▶ [INPUT DATA]

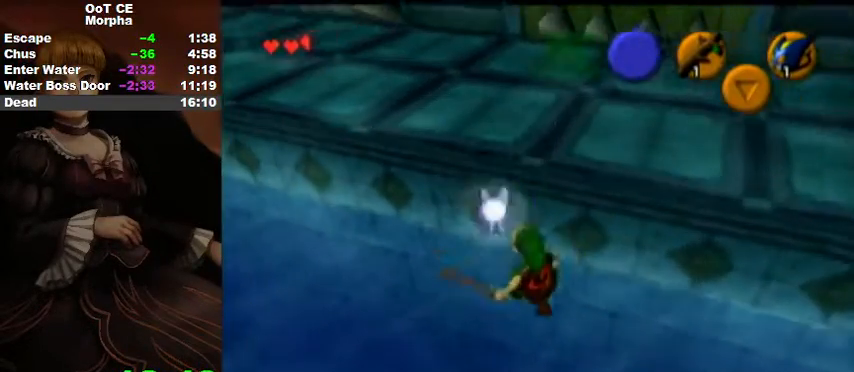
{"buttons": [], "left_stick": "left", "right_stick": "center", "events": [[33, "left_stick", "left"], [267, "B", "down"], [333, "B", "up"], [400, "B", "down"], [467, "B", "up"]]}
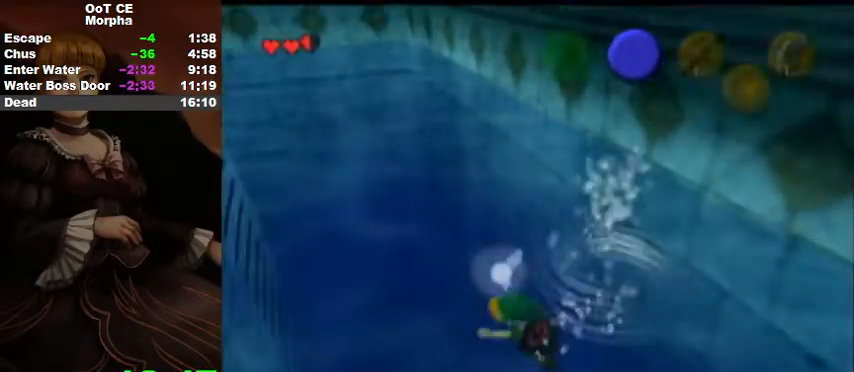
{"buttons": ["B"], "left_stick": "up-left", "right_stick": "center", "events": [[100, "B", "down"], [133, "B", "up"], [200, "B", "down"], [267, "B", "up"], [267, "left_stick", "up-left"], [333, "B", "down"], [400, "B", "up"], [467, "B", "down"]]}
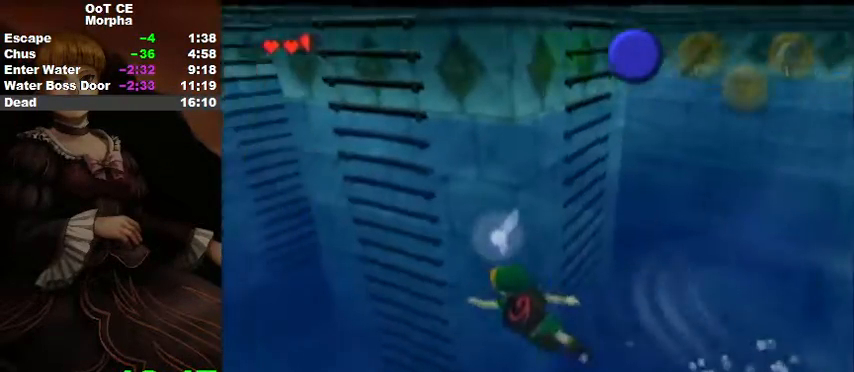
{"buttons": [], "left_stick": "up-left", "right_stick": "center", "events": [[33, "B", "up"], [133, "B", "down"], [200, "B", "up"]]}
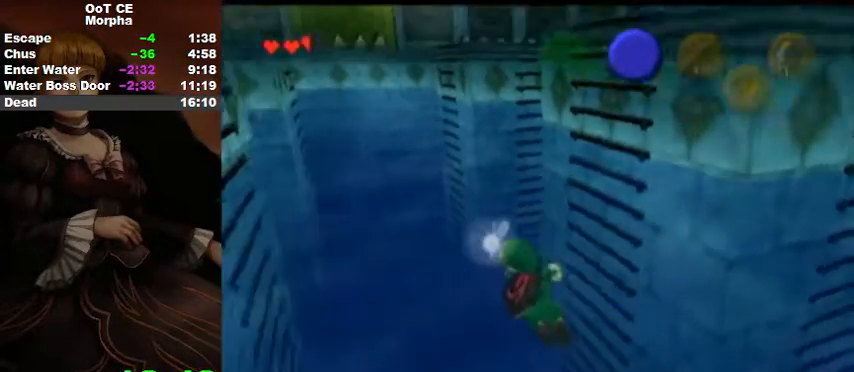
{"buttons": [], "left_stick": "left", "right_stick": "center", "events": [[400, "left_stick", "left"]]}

▶ [EXERCISE AIM] Give back the material above exactly, without pictures.

▶ [ANSWER SPACE]
{"buttons": [], "left_stick": "left", "right_stick": "center", "events": [[33, "left_stick", "left"], [267, "B", "down"], [333, "B", "up"], [400, "B", "down"], [467, "B", "up"]]}
{"buttons": ["B"], "left_stick": "up-left", "right_stick": "center", "events": [[100, "B", "down"], [133, "B", "up"], [200, "B", "down"], [267, "B", "up"], [267, "left_stick", "up-left"], [333, "B", "down"], [400, "B", "up"], [467, "B", "down"]]}
{"buttons": [], "left_stick": "up-left", "right_stick": "center", "events": [[33, "B", "up"], [133, "B", "down"], [200, "B", "up"]]}
{"buttons": [], "left_stick": "left", "right_stick": "center", "events": [[400, "left_stick", "left"]]}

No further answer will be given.